Correlation Between Kkr Credit and Clime Investment
Can any of the company-specific risk be diversified away by investing in both Kkr Credit and Clime Investment at the same time? Although using a correlation coefficient on its own may not help to predict future stock returns, this module helps to understand the diversifiable risk of combining Kkr Credit and Clime Investment into the same portfolio, which is an essential part of the fundamental portfolio management process.
By analyzing existing cross correlation between Kkr Credit Income and Clime Investment Management, you can compare the effects of market volatilities on Kkr Credit and Clime Investment and check how they will diversify away market risk if combined in the same portfolio for a given time horizon. You can also utilize pair trading strategies of matching a long position in Kkr Credit with a short position of Clime Investment. Check out your portfolio center. Please also check ongoing floating volatility patterns of Kkr Credit and Clime Investment.
Diversification Opportunities for Kkr Credit and Clime Investment
0.11 | Correlation Coefficient |
Average diversification
The 3 months correlation between Kkr and Clime is 0.11. Overlapping area represents the amount of risk that can be diversified away by holding Kkr Credit Income and Clime Investment Management in the same portfolio, assuming nothing else is changed. The correlation between historical prices or returns on Clime Investment Man and Kkr Credit is a relative statistical measure of the degree to which these equity instruments tend to move together. The correlation coefficient measures the extent to which returns on Kkr Credit Income are associated (or correlated) with Clime Investment. Values of the correlation coefficient range from -1 to +1, where. The correlation of zero (0) is possible when the price movement of Clime Investment Man has no effect on the direction of Kkr Credit i.e., Kkr Credit and Clime Investment go up and down completely randomly.

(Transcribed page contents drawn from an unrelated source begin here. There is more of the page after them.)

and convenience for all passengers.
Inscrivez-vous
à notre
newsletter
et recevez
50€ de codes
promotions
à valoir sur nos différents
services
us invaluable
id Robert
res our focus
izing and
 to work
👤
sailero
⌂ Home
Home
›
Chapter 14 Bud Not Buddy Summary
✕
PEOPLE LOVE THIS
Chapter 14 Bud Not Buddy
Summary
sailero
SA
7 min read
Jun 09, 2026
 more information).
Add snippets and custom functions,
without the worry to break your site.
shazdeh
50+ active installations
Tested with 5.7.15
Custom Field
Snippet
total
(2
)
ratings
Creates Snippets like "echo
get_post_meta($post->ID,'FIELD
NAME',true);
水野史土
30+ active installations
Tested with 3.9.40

Pair Corralation between Kkr Credit and Clime Investment
Assuming the 90 days trading horizon Kkr Credit is expected to generate 2.26 times less return on investment than Clime Investment. But when comparing it to its historical volatility, Kkr Credit Income is 2.28 times less risky than Clime Investment. It trades about 0.24 of its potential returns per unit of risk. Clime Investment Management is currently generating about 0.24 of returns per unit of risk over similar time horizon. If you would invest 34.00 in Clime Investment Management on October 8, 2024 and sell it today you would earn a total of 2.00 from holding Clime Investment Management or generate 5.88% return on investment over 90 days.

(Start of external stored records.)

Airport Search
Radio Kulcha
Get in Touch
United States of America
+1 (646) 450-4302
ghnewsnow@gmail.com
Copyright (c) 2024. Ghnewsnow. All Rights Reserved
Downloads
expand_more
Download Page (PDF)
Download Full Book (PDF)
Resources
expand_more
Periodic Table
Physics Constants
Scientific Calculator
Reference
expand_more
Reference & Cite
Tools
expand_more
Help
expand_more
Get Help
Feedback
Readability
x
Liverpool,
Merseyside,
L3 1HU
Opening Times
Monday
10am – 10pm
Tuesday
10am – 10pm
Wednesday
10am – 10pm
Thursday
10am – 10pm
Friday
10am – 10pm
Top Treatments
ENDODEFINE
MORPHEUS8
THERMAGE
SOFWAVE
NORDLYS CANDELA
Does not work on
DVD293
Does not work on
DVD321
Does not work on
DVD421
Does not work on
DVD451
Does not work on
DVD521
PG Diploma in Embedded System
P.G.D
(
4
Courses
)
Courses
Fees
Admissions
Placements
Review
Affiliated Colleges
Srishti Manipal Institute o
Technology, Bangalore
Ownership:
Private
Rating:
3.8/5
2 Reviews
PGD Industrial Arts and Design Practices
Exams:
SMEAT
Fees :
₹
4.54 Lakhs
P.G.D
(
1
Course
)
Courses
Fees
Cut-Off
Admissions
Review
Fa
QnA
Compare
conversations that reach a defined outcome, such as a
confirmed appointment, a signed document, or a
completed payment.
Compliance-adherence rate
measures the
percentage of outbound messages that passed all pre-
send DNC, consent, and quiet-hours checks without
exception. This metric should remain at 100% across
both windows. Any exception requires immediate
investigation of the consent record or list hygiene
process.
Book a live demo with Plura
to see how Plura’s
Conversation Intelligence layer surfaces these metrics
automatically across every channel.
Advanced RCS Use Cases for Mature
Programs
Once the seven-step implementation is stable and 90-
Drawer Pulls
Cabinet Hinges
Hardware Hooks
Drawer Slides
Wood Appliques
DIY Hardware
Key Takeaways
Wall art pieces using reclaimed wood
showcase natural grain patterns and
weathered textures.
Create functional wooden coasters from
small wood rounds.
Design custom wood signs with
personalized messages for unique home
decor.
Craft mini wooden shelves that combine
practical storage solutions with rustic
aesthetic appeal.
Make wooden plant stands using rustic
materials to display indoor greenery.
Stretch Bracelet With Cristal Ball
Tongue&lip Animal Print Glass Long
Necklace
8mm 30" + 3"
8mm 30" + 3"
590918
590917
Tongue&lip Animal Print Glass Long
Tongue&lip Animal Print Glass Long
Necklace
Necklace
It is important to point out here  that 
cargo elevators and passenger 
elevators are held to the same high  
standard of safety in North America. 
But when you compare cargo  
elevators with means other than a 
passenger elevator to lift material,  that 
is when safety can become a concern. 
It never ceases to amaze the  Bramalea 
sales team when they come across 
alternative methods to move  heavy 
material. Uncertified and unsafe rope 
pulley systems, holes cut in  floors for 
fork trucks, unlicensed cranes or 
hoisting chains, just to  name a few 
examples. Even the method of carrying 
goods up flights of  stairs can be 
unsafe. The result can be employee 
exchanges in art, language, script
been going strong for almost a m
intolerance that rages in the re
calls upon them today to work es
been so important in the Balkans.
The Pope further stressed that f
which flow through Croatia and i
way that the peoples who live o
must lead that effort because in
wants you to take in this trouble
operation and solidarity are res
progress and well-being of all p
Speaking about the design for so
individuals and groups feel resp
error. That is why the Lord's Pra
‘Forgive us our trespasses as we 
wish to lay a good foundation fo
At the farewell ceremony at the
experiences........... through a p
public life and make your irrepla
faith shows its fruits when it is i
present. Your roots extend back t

Time Period | 3 Months [change] |
Direction | Moves Together |
Strength | Insignificant |
Accuracy | 100.0% |
Values | Daily Returns |
Kkr Credit Income vs. Clime Investment Management
Performance |
Timeline |
Kkr Credit Income |
Clime Investment Man |
Kkr Credit and Clime Investment Volatility Contrast
Predicted Return Density |
Returns |
Pair Trading with Kkr Credit and Clime Investment
The main advantage of trading using opposite Kkr Credit and Clime Investment positions is that it hedges away some unsystematic risk. Because of two separate transactions, even if Kkr Credit position performs unexpectedly, Clime Investment can make up some of the losses. Pair trading also minimizes risk from directional movements in the market. For example, if an entire industry or sector drops because of unexpected headlines, the short position in Clime Investment will offset losses from the drop in Clime Investment's long position.Kkr Credit vs. Diversified United Investment | Kkr Credit vs. Pinnacle Investment Management | Kkr Credit vs. Flagship Investments | Kkr Credit vs. Hudson Investment Group |
Clime Investment vs. Epsilon Healthcare | Clime Investment vs. Perseus Mining | Clime Investment vs. EVE Health Group | Clime Investment vs. Regis Healthcare |
Check out your portfolio center.Note that this page's information should be used as a complementary analysis to find the right mix of equity instruments to add to your existing portfolios or create a brand new portfolio. You can also try the Portfolio Center module to all portfolio management and optimization tools to improve performance of your portfolios.